WARNING: This is a no-edit zone…
The reason that most writers become writers is that they have something to say that they want others to hear. The format they choose is storytelling. But that need not be limited to the novel.
Too often the ones who follow us, and who will follow them, are so busy looking forward in their own lives, they have little to no sense of heritage or roots. They don’t have a three-dimensional or developed sense of those from whom they came, and two or three generations later, all that those who came before were, what they believed in and stood for, what they thought and about what they thought–what mattered–is lost to time.
Knowing that’s the case in my own situation–my paternal grandfather died when my dad was a year old and his mother died before his third birthday. He lived his entire life unsure of his birthdate or birthplace. The facts are only a tad better on the maternal side of the family. Anyway, this got me to thinking about legacy and the blessing of knowing yours.
We can’t change the past. What we don’t know and can’t discover is forever lost to time. Some might consider that a blessing, depending on the type of people who came before them. Others find having a colorful history a marvelous thing. Regardless, knowing has benefits that can inspire you. You see similarities in you and your ancestors, peg distinctions and areas in which you’re determined to be different. I think these are good things.
There’s an old saying about the value of knowing where you’ve been assisting you in determining where you want to go. I see logic in that, and value. In my case, as I said, the past can’t be changed. But I can change this for the future.
And offering you this opportunity to do so for those follow you is the reason for this post. Now some might say you must reach a certain age before these things–this sense of personal history–becomes important to you. I say that depends on the person. Some think about those connections and are influenced by them or the lack of them from a very early age. Some don’t. But how do you know which those who follow you will be? You don’t. Can’t. But if you provide that legacy, whenever in their lives they choose to explore it, your legacy blessing will be there for them.

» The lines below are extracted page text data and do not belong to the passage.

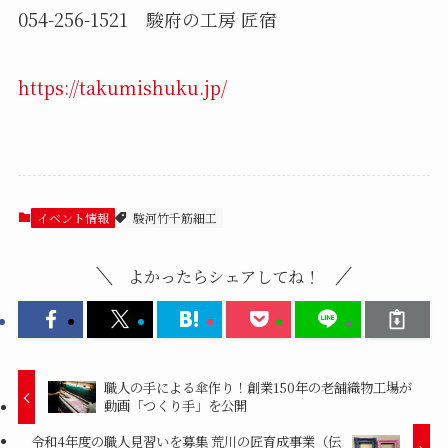
054-256-1521 駿府の工房 匠宿
https://takumishuku.jp/
イベント情報
駿河竹千筋細工
よかったらシェアしてね！
職人の手による傘作り！創業150年の老舗織物工場が
動画「つくり手」を公開
令和4年度の職人見習いを募集 荒川の匠育成事業（伝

I’m not suggesting that you sit down and write a book about your family history–though that could be an excellent thing and I wouldn’t discourage it. What I am suggestion is a journal.
Many think that this type journal must be filled with facts and figures. I say those are fine, if you know them and wish to include them, but even more valuable is the simple things in life that define you, what matters to you and why. Your life. Your loves and hates and trials and triumphs. These are the stuff of life and the legacy that can be a real blessing.

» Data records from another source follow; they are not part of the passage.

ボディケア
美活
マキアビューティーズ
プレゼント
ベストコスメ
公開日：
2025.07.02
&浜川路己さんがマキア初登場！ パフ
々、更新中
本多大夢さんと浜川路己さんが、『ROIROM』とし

Something as simple as a food allergy or dislike that one who follows shares gives that follower a sense of connectedness that can help them get through the tough times in life when it seems they’re standing alone. They might feel that way, but inside, deep down where it most matters, they’ll know they’ve never stood alone. All those who came before stand with them.
The more I thought on this, the more worth I saw in doing it. Good for the writer–long after you’re gone you still touch lives, still have a hand in shaping future generations–and good for those future generations because they know their founders, the foundation they’re building their own lives on.
Reach is extended in such ways. To guide and comfort and reassure. And that is a legacy that is indeed a blessing.